1. Below are the scheduling rules from the NFL website. This might help explain the 12 year cycle.

THE ANATOMY OF THE NFL SCHEDULE

Each NFL team plays 16 games over the 17-week season. The league uses a formula to determine all 256 matchups. The league’s 32 teams are split into two conferences — the American Football Conference (AFC) and the National Football Conference (NFC). The 16 teams in each conference are split into the East, North, South and West divisions; every division has four teams.

The NFL's scheduling formula ensures that all teams will play every team from every division in the other conference once every four years.

Here’s how each team’s opponents are set:

Every team plays six games against the other three teams in its division, facing off twice per season — once at home and once on the road.

Every team plays one game against each of the four teams from a division within its conference — two games at home and two on the road. Which division a team plays is determined by a rotation system ensuring that the teams in one division will play the teams in every other division in its conference once every three years.

Every team plays one game against each of the four teams from a division in the other conference once per season
— two games at home and two on the road. These matchups are also determined by a rotation, which ensures that all teams play every team from every division in the other conference once every four years.
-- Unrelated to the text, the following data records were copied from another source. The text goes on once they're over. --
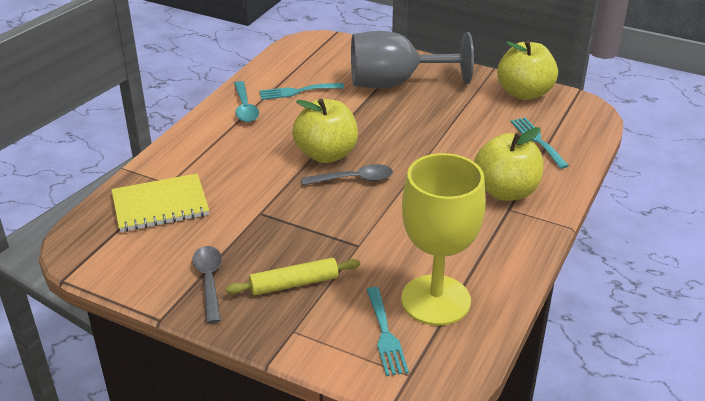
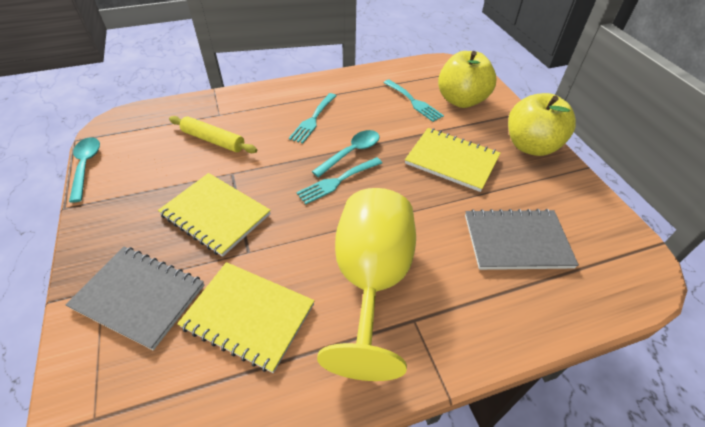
grey goblet: 1 -> 0
grey notebook: 0 -> 2
grey spoon: 2 -> 0
turquoise spoon: 1 -> 2
yellow apple: 3 -> 2
yellow notebook: 1 -> 3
Every team plays its remaining two games against teams from the two remaining divisions in its own conference
— one game at home and the other on the road. The matchups are determined by where the teams finished in their divisions in the previous season. For example, a team that finished the previous year in third place in its division will play the third-place teams from the two other divisions in its conference.